Iranian ambassador to Egypt
- In office 1924 to – 1928
- Preceded by: Fethullah Khan Amirarafi
- Succeeded by: Javad Sinki

Iranian ambassador to Italy
- In office 1928–1930
- Preceded by: Mostafa Safala al-Malmak
- Succeeded by: Abol Qasem Amid

Iranian ambassador to the United States
- In office June 12, 1933 – November 27, 1935
- Preceded by: Yadollah Azodi
- Succeeded by: Hossein Ghods-Nachai

Personal details
- Born: 1 January 1882
- Died: 31 December 1948 (aged 66)

= Ghaffar Djalal =

Iranian diplomat

Ghaffar Jalal (غفار جلال علاء, was an Iranian diplomat.

==Career==
From 1907 to 1920 he was secretary in the Persian Legation in London while his uncle Mehdi Ala al-Saltaneh was Persian minister to the Court of St James's there.

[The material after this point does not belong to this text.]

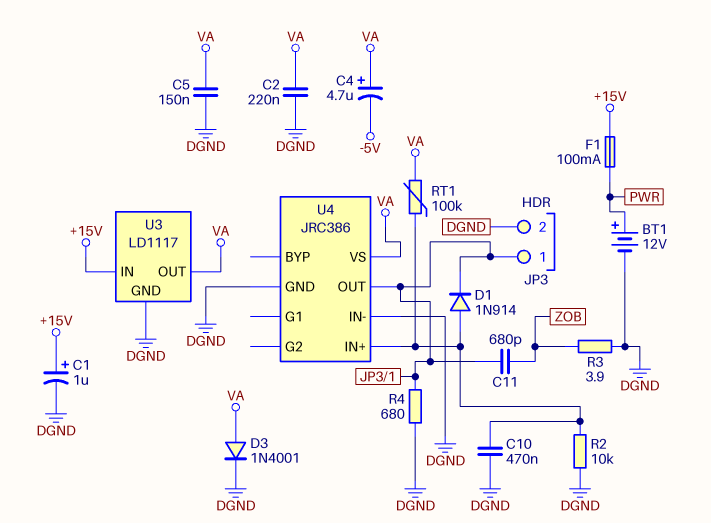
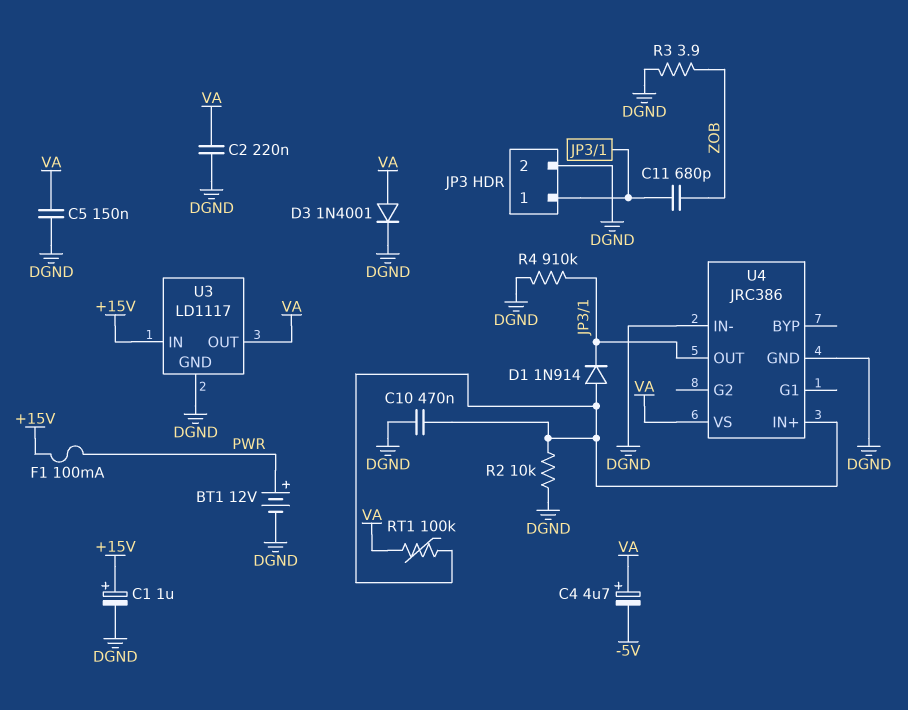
R4: 680 (DGND, JP3/1) -> 910k (DGND, JP3/1)

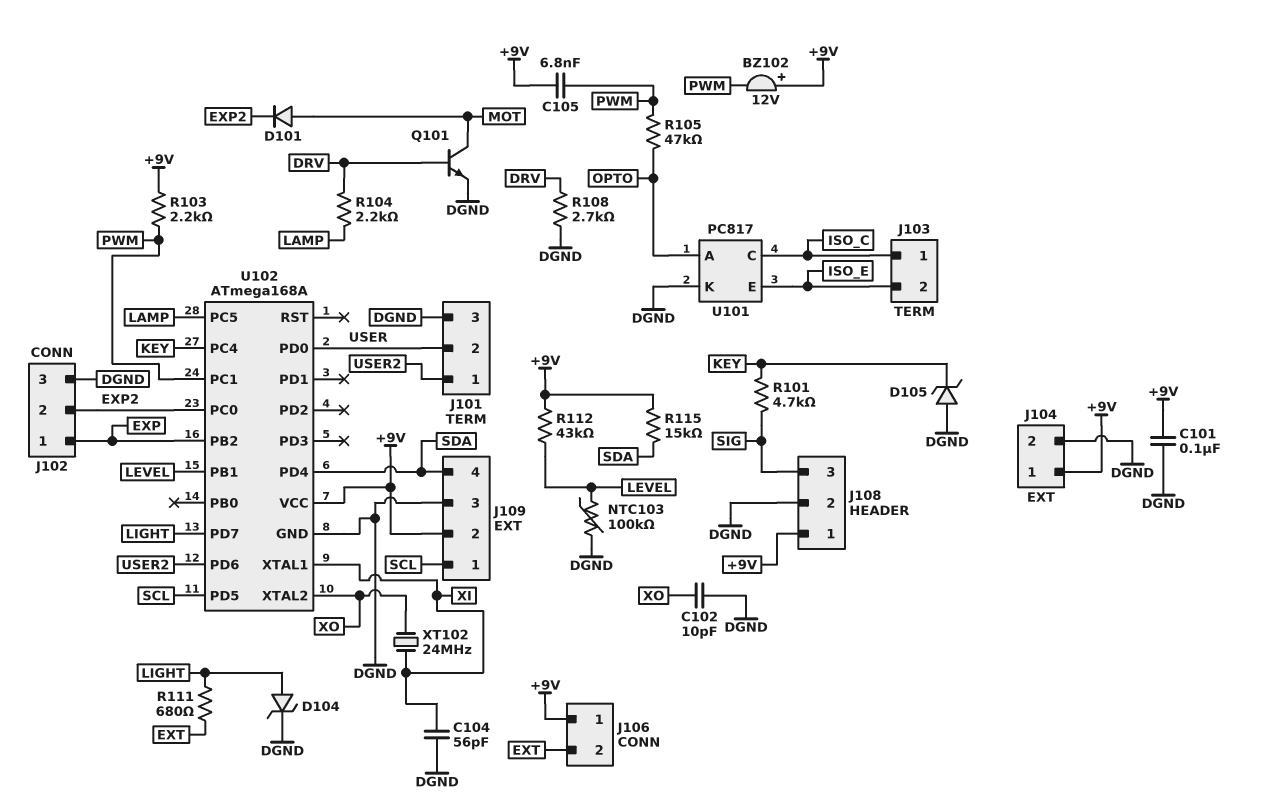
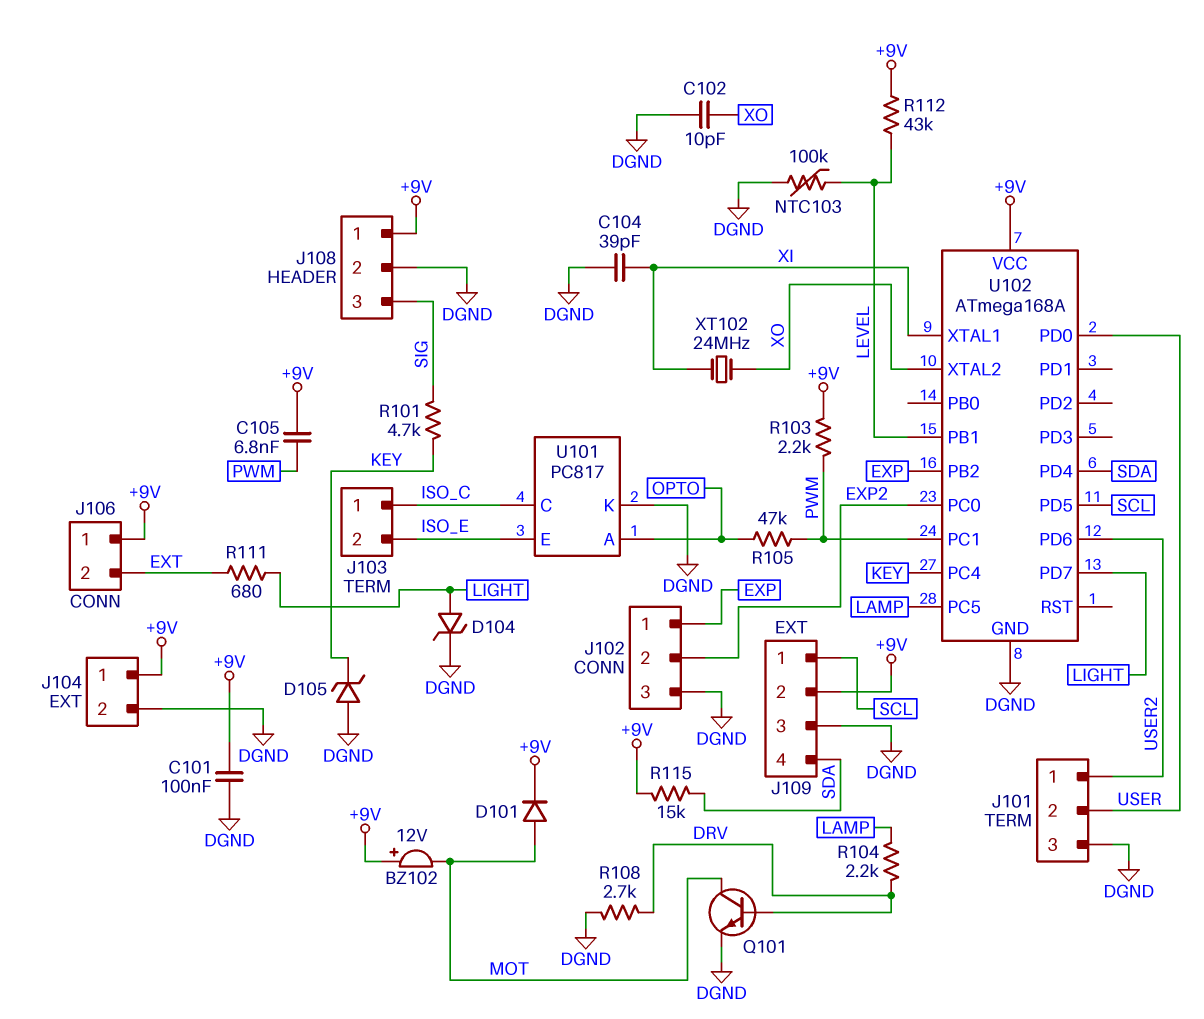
BZ102: buzzer 12V (plus +9V, minus PWM) -> buzzer 12V (plus +9V, minus MOT)
C104: 56pF (DGND, XI) -> 39pF (DGND, XI)
D101: diode (A MOT, K EXP2) -> diode (A MOT, K +9V)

From 1921 to 1922 he was minister in Stockholm.
From 1924 to 1928 he was minister in Cairo.
From 1928 to 1930 he was minister in Rome.
From 1930 to June 12, 1933 he headed the English Section of the Ministry for Foreign Affairs.
On June 12, 1933, he was accredited by Franklin D. Roosevelt.
On Nowruz 1935, the diplomatic corps in Tehran was informed that the official name of Persia from now on was Iran.

== Arrest of the Iranian envoy ==
On November 27, 1935, after a dispute with the traffic police, he was handcuffed and detained in defiance of his diplomatic immunity.
He was on his way back from New York City to Washington, D.C., when his chauffeur exceeded the speed limit within the City limits of Elkton, Maryland, the diplomat was arrested by American police authorities and the resulting arguments and recriminations were reported by the newspapers of both countries. Iranian interests were taken care of by the Turkish legation.